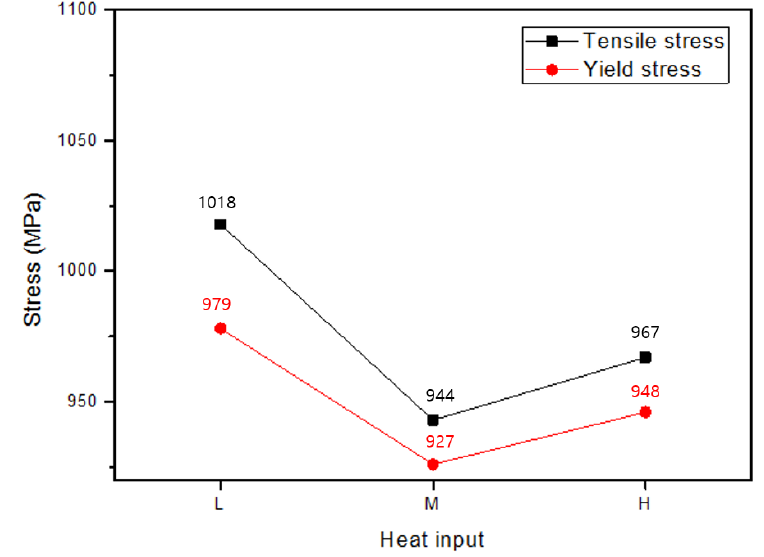
Figure 18. Tensile test results of FCAW with CO 2 100% shielding gas and heat input.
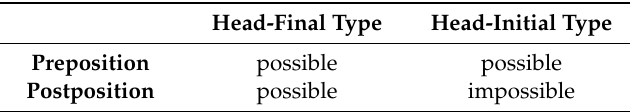
Table 7. Adpositions across language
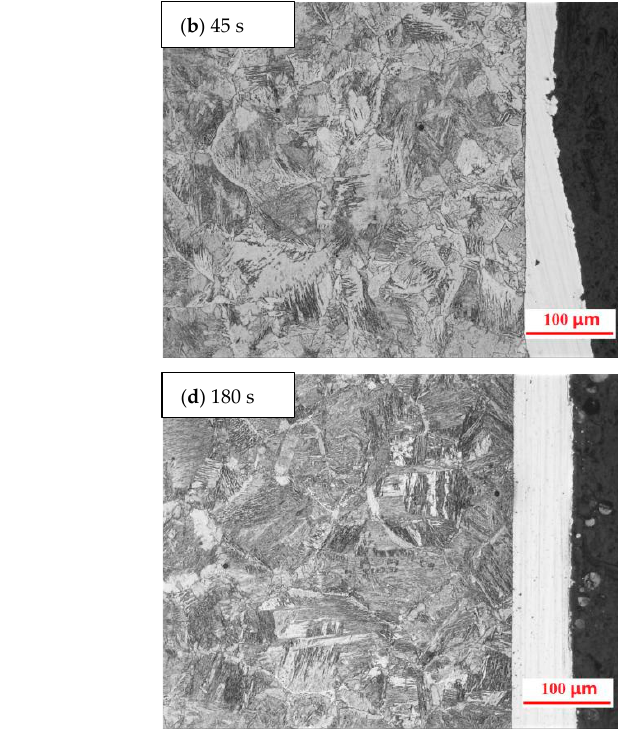
Figure 2. The microstructures of the Cu–steel interface with hot-dipping time of 60 s under different temperatures.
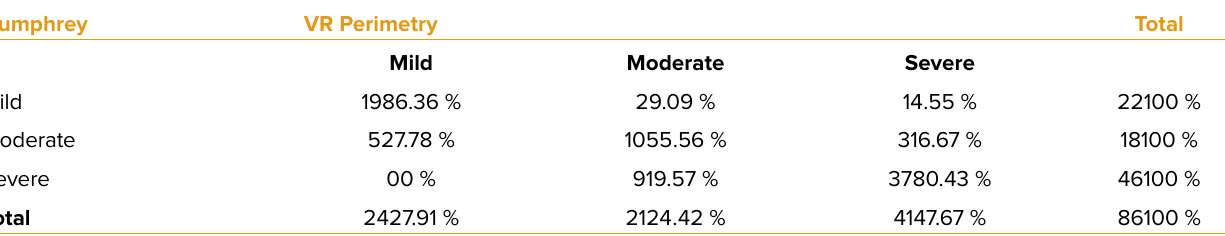
Table 3. Table showing the classification of severity of glaucoma according to Palm Scan VF2000 ® Virtual Reality Visual Field Analyzer and Humphrey Field Analyzer in 86 glaucomatous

=====

◆ Instructions to follow ◆
I would like the data copied exactly as it stands, with no pictures included.

◆ Exercise solution ◆
Figure 18. Tensile test results of FCAW with CO 2 100% shielding gas and heat input.
Table 7. Adpositions across language
Figure 2. The microstructures of the Cu–steel interface with hot-dipping time of 60 s under different temperatures.
Table 3. Table showing the classification of severity of glaucoma according to Palm Scan VF2000 ® Virtual Reality Visual Field Analyzer and Humphrey Field Analyzer in 86 glaucomatous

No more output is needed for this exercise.